Engineering Phonons in Compositionally Complex Carbide Ceramics

TL;DR

This paper uses ab initio calculations and experiments to explore how compositional complexity in carbide ceramics influences phonon behavior and thermal conductivity, revealing ways to optimize these materials for extreme environment applications.

Contribution

It systematically investigates phonon properties in complex carbides and demonstrates how element selection affects phonon scattering and thermal conductivity, offering new design strategies.

Findings

Phonon band structure can be tuned via element composition.

Five-component carbides can have higher thermal conductivity than simpler alloys.

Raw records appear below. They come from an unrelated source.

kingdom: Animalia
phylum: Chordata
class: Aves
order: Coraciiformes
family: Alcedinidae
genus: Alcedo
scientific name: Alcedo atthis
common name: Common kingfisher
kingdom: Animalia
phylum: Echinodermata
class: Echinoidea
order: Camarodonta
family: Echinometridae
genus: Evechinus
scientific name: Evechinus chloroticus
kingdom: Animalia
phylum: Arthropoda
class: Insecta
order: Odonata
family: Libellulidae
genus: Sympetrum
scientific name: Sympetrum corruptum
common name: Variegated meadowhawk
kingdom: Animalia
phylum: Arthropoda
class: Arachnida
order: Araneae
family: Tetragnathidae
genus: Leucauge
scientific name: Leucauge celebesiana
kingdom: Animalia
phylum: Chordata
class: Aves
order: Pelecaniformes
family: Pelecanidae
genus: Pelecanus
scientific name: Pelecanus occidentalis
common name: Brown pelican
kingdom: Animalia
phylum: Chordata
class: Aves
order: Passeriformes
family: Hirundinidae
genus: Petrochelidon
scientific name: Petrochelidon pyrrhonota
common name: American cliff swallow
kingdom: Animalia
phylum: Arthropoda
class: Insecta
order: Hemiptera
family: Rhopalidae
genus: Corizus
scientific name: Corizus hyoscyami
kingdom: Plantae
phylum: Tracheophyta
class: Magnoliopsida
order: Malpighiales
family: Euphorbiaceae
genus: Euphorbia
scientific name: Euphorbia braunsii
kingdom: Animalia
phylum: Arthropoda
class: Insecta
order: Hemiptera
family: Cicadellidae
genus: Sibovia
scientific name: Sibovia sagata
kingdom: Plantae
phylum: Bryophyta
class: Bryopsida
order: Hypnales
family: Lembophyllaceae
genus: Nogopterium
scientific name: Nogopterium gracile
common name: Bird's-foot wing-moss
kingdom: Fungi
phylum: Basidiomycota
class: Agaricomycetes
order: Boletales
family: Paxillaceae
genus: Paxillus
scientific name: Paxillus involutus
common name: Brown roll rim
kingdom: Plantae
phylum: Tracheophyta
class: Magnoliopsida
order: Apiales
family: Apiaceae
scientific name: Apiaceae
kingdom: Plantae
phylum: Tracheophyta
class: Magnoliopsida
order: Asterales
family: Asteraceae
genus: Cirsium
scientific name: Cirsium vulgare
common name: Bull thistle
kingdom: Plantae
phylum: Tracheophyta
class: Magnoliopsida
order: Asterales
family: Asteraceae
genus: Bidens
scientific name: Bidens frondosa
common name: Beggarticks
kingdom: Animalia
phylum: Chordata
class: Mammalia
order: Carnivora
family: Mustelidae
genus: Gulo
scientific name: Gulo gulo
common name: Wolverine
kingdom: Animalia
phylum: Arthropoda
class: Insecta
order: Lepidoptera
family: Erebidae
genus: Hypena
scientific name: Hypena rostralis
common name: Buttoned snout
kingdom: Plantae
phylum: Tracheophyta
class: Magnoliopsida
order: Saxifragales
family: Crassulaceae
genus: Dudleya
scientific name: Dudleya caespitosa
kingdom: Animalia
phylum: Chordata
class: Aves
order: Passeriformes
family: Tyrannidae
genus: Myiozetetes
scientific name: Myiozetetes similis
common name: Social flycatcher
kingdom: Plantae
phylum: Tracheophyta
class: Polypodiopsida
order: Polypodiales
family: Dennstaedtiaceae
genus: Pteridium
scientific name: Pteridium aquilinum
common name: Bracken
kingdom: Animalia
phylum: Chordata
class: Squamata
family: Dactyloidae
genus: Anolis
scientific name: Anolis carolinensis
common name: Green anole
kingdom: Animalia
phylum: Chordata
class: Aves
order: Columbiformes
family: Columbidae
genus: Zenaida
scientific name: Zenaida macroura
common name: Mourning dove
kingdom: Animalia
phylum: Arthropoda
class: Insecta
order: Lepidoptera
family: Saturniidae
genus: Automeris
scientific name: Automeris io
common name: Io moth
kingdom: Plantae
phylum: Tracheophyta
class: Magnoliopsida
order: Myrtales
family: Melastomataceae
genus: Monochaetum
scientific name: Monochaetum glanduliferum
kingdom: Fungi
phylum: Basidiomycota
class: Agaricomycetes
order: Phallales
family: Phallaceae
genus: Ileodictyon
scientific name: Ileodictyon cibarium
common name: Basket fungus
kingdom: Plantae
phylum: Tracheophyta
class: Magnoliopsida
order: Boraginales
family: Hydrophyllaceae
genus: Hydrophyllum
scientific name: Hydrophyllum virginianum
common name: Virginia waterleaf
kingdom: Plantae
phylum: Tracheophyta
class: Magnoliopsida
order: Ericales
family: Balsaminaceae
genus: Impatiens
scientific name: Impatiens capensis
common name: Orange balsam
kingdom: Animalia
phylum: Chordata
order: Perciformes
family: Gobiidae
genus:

Unexpectedly, increased cation disorder does not always reduce thermal conductivity.

Abstract

In the pursuit of advanced ceramic materials with exceptional irradiation-resistance and high-temperature tolerance for nuclear applications, compositionally complex carbides (CCCs) have emerged as a highly promising class of candidate materials for extreme environments. In such conditions, critical material properties such as thermal stability, elasticity, thermal conductivity and thermodynamics behavior are predominantly influenced by phonons. In CCCs, pronounced cation disorder can lead to significant phonon scattering due to inherent mass and force constant variations, impacting these critical properties. In this study, we used ab initio calculations to predict the phonon band structures and systematically explore the influence of mass and force constant variance on the phonon spectral function of CCCs with a rock salt structure, ranging from binary to five-metal component carbides. Our findings reveal that the selection and concentration of constituent elements can be strategically utilized to tune the phonon band structure, phonon bandgap and phonon scattering in CCCs, thereby enabling control over phonon-related properties. Additionally, we measured the thermal conductivity of some of these CCCs using the spatial-domain thermoreflectance technique. Interestingly, the measured thermal conductivity of some of these CCCs indicates that five-component ceramics exhibit higher thermal conductivity than certain ternary and binary alloys. This observation contrasts with the expectation that greater cation disorder would result in more scattering and lower thermal conductivity. This intriguing result opens up the possibility of discovering CCCs with better thermal conductivity, presenting new opportunities for their application in extreme environments.